■ **Work to complete**: Copy each of the following lines word for word, keeping them in the same order.

■ **Dataset**:
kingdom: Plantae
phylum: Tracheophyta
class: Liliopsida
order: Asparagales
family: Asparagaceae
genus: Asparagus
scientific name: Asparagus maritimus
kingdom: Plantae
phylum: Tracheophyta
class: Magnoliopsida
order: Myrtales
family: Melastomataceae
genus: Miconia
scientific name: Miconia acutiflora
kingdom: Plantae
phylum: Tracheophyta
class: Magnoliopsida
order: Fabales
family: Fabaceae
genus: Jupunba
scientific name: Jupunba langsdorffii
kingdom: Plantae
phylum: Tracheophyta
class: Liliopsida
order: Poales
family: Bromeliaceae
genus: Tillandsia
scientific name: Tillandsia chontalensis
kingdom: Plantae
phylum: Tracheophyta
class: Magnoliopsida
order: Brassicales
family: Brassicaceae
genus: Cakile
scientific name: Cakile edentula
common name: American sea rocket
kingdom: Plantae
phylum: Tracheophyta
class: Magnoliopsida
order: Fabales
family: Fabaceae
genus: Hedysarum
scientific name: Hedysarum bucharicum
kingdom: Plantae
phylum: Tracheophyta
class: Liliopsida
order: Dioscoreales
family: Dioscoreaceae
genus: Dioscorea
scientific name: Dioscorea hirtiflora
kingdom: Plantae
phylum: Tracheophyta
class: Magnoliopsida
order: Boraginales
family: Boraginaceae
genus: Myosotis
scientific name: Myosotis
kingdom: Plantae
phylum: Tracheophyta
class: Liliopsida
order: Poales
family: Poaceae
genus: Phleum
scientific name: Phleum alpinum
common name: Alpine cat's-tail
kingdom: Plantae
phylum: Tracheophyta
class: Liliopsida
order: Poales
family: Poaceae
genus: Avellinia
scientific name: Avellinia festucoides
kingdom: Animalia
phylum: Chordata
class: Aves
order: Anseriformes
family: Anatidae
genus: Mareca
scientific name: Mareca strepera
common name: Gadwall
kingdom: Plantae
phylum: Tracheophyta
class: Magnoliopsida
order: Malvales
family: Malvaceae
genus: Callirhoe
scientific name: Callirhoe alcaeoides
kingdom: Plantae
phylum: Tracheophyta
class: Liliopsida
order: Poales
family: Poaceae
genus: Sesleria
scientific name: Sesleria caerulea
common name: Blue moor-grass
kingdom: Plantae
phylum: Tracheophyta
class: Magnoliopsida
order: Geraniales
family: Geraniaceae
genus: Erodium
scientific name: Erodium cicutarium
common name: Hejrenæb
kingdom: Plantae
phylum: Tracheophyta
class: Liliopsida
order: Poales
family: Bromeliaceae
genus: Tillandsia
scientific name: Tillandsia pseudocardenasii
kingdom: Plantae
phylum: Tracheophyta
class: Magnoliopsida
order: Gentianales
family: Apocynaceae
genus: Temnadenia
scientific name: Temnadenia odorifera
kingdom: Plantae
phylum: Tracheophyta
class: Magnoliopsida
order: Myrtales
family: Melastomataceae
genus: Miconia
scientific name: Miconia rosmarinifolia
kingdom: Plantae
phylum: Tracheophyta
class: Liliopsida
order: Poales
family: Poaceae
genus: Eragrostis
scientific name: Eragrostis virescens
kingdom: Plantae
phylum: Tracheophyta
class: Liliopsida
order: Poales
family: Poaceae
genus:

■ **Result**:
kingdom: Plantae
phylum: Tracheophyta
class: Liliopsida
order: Asparagales
family: Asparagaceae
genus: Asparagus
scientific name: Asparagus maritimus
kingdom: Plantae
phylum: Tracheophyta
class: Magnoliopsida
order: Myrtales
family: Melastomataceae
genus: Miconia
scientific name: Miconia acutiflora
kingdom: Plantae
phylum: Tracheophyta
class: Magnoliopsida
order: Fabales
family: Fabaceae
genus: Jupunba
scientific name: Jupunba langsdorffii
kingdom: Plantae
phylum: Tracheophyta
class: Liliopsida
order: Poales
family: Bromeliaceae
genus: Tillandsia
scientific name: Tillandsia chontalensis
kingdom: Plantae
phylum: Tracheophyta
class: Magnoliopsida
order: Brassicales
family: Brassicaceae
genus: Cakile
scientific name: Cakile edentula
common name: American sea rocket
kingdom: Plantae
phylum: Tracheophyta
class: Magnoliopsida
order: Fabales
family: Fabaceae
genus: Hedysarum
scientific name: Hedysarum bucharicum
kingdom: Plantae
phylum: Tracheophyta
class: Liliopsida
order: Dioscoreales
family: Dioscoreaceae
genus: Dioscorea
scientific name: Dioscorea hirtiflora
kingdom: Plantae
phylum: Tracheophyta
class: Magnoliopsida
order: Boraginales
family: Boraginaceae
genus: Myosotis
scientific name: Myosotis
kingdom: Plantae
phylum: Tracheophyta
class: Liliopsida
order: Poales
family: Poaceae
genus: Phleum
scientific name: Phleum alpinum
common name: Alpine cat's-tail
kingdom: Plantae
phylum: Tracheophyta
class: Liliopsida
order: Poales
family: Poaceae
genus: Avellinia
scientific name: Avellinia festucoides
kingdom: Animalia
phylum: Chordata
class: Aves
order: Anseriformes
family: Anatidae
genus: Mareca
scientific name: Mareca strepera
common name: Gadwall
kingdom: Plantae
phylum: Tracheophyta
class: Magnoliopsida
order: Malvales
family: Malvaceae
genus: Callirhoe
scientific name: Callirhoe alcaeoides
kingdom: Plantae
phylum: Tracheophyta
class: Liliopsida
order: Poales
family: Poaceae
genus: Sesleria
scientific name: Sesleria caerulea
common name: Blue moor-grass
kingdom: Plantae
phylum: Tracheophyta
class: Magnoliopsida
order: Geraniales
family: Geraniaceae
genus: Erodium
scientific name: Erodium cicutarium
common name: Hejrenæb
kingdom: Plantae
phylum: Tracheophyta
class: Liliopsida
order: Poales
family: Bromeliaceae
genus: Tillandsia
scientific name: Tillandsia pseudocardenasii
kingdom: Plantae
phylum: Tracheophyta
class: Magnoliopsida
order: Gentianales
family: Apocynaceae
genus: Temnadenia
scientific name: Temnadenia odorifera
kingdom: Plantae
phylum: Tracheophyta
class: Magnoliopsida
order: Myrtales
family: Melastomataceae
genus: Miconia
scientific name: Miconia rosmarinifolia
kingdom: Plantae
phylum: Tracheophyta
class: Liliopsida
order: Poales
family: Poaceae
genus: Eragrostis
scientific name: Eragrostis virescens
kingdom: Plantae
phylum: Tracheophyta
class: Liliopsida
order: Poales
family: Poaceae
genus:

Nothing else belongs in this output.